The shares of preferred stock may be issued in series, and shall have such voting powers, full or limited, or no voting powers, and such designations, preferences and relative participating, optional or other special rights, and qualifications, limitations or restrictions thereof, as shall be stated and expressed in the resolution or resolutions providing for the issuance of such stock adopted from time to time by the board of directors.
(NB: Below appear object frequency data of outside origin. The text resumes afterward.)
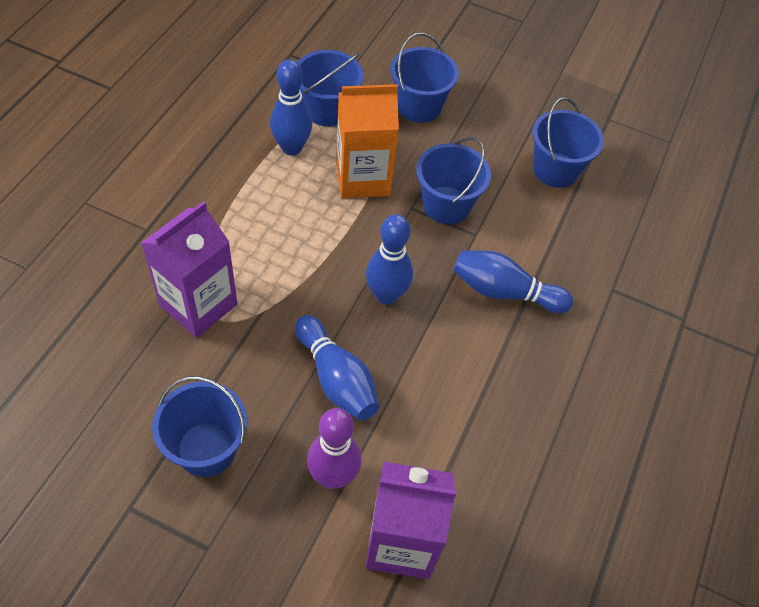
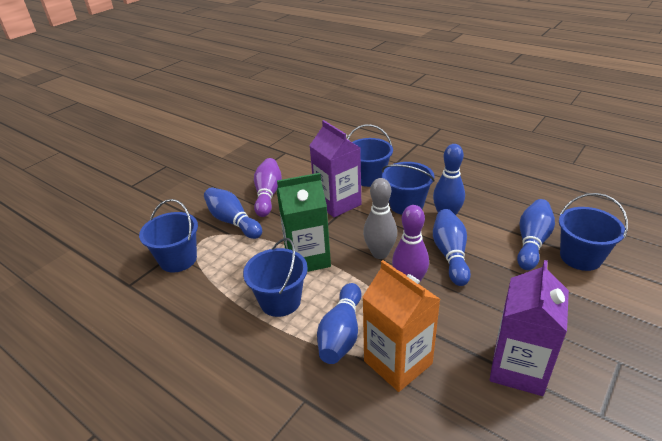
blue bowling pin: 4 -> 5
green carton: 0 -> 1
grey bowling pin: 0 -> 1
purple bowling pin: 1 -> 2

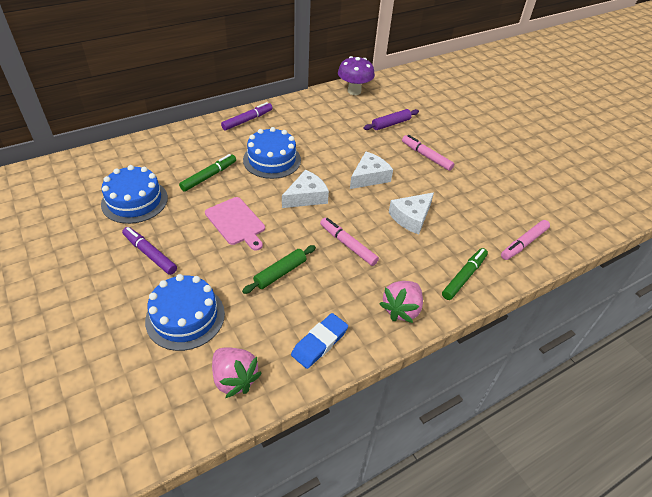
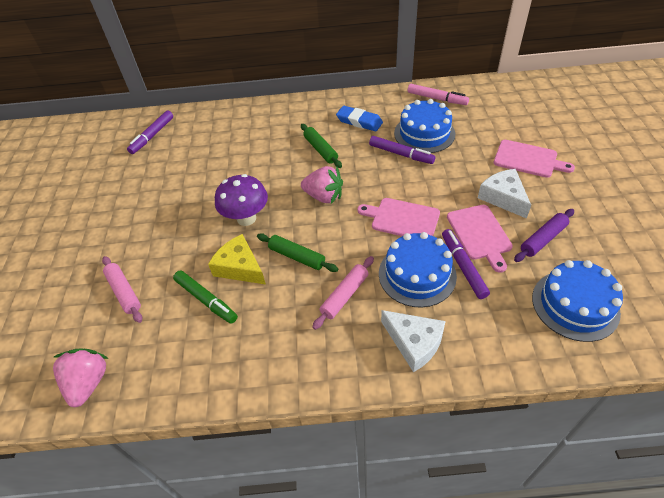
green marker: 2 -> 1
green rolling pin: 1 -> 2
pink cutting board: 1 -> 3
pink marker: 3 -> 1
pink rolling pin: 0 -> 2
purple marker: 2 -> 3
white cheese: 3 -> 2
yellow cheese: 0 -> 1

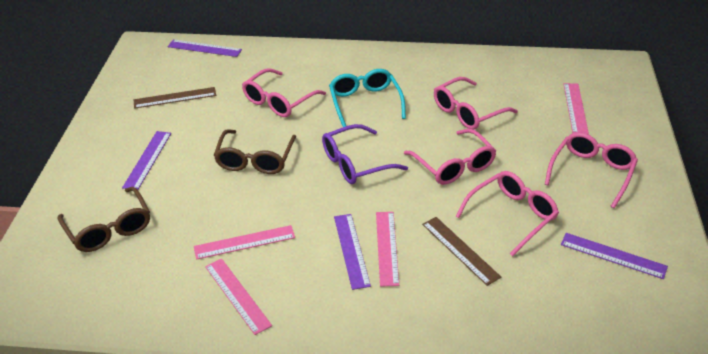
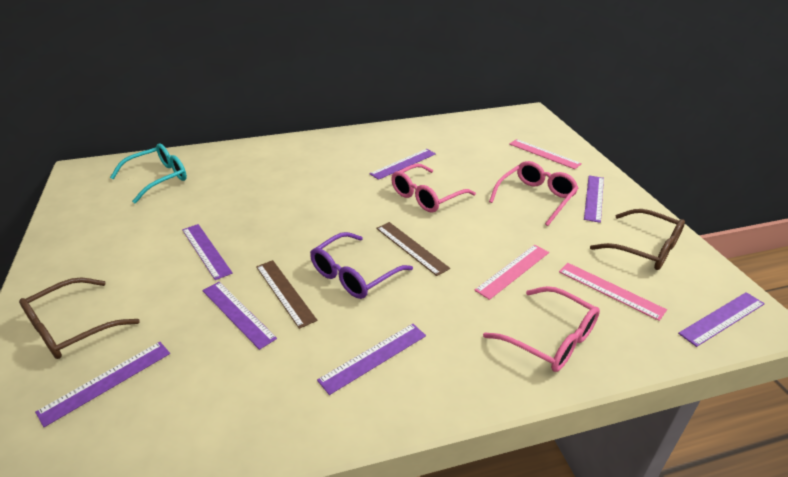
pink glasses: 5 -> 3
pink ruler: 4 -> 3
purple ruler: 4 -> 7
The board of directors is expressly vested with the authority to determine and fix in the resolution or resolutions providing for the issuances of preferred stock the voting powers, designations, preferences and rights, and the qualifications, limitations or restrictions thereof, of each such series to the full extent now or hereafter permitted by the laws of the State of Delaware.

 

The authorized shares of preferred stock will be available for issuance without further action by our stockholders unless such action is required by applicable law or the rules of any stock exchange or automated quotation system on which our securities may be listed or traded. The NYSE American currently requires stockholder approval as a prerequisite to listing shares in several circumstances, including, in certain circumstances, where the issuance of shares could result in an increase in the number of shares of common stock outstanding, or in the amount of voting securities outstanding, of at least 20%.

 

  
 

 

Transfer Agent and Registrar

 

The Transfer Agent and Registrar for our common stock is Computershare, 8742 Lucent Blvd., Suite 225, Highlands Ranch, CO 80129.